Post Invalsi / Liberate la scuola (intervista di Maria Rosaria Chirulli ad Antonio Saccoccio)

Progetto ambizioso quello di scrivere di una scuola moderna. L’insegnante (e avanguardista) Antonio Saccoccio spiega che se si vuole davvero riformare il sistema scolastico lo si deve colpire al cuore, abolendo voti ed esami

Da dove è nato il bisogno di questo saggio su Ferrer? Perché recuperare oggi questa sua esperienza?
«Il libro su Ferrer nasce da un bisogno crescente negli ultimi anni in diverse cerchie d’avanguardia e libertarie: portare la discussione sulla scuola verso argomenti decisivi.

Cosa fare:
a: Secondo l'intervista, che cosa bisogna abolire per riformare davvero il sistema scolastico?
b: Per favore, trascrivi dall'intervista tutto il testo dalle parole "Da dove è nato" giù fino alle parole "verso argomenti decisivi.".
c: Elenca tutte le persone nominate nell'intervista.

Dati forniti:
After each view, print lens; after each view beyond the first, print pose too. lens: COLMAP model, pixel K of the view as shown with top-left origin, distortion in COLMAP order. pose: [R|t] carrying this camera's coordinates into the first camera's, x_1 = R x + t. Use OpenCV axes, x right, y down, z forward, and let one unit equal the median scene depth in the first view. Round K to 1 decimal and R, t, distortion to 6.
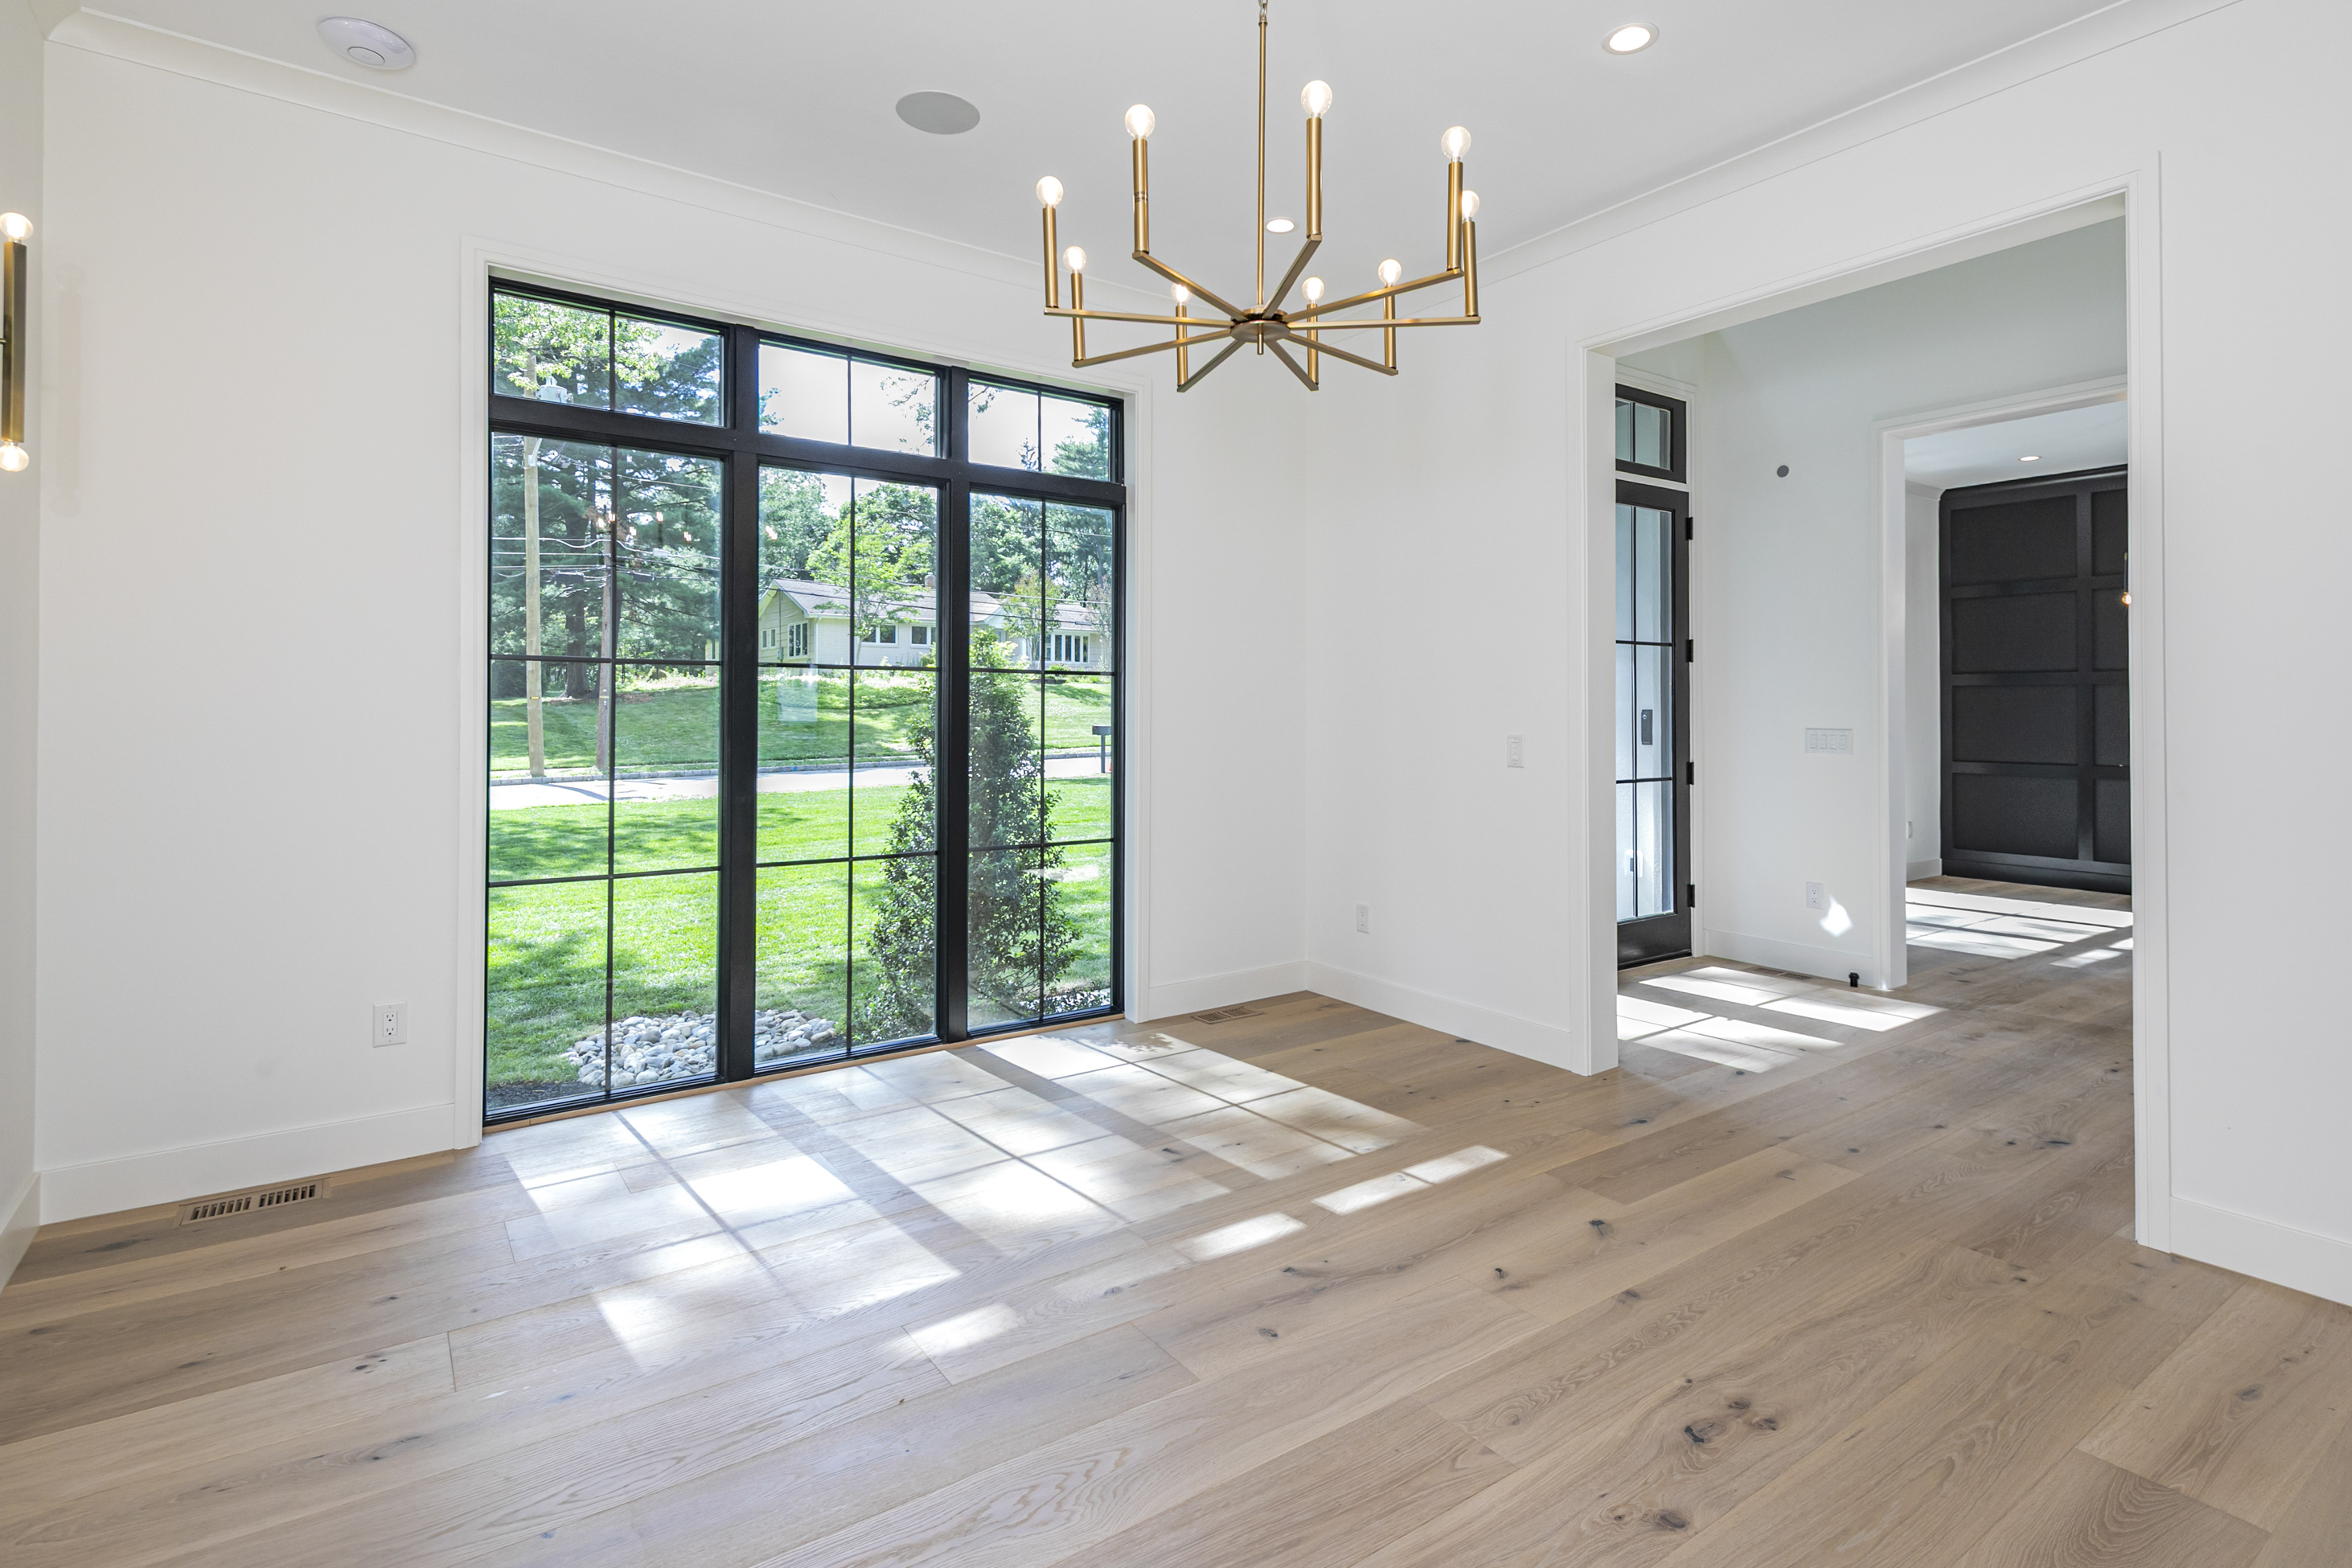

Risposte in ordine:
a: I voti e gli esami.

b:
Da dove è nato il bisogno di questo saggio su Ferrer? Perché recuperare oggi questa sua esperienza?
«Il libro su Ferrer nasce da un bisogno crescente negli ultimi anni in diverse cerchie d’avanguardia e libertarie: portare la discussione sulla scuola verso argomenti decisivi.

c: Maria Rosaria Chirulli, Antonio Saccoccio, Ferrer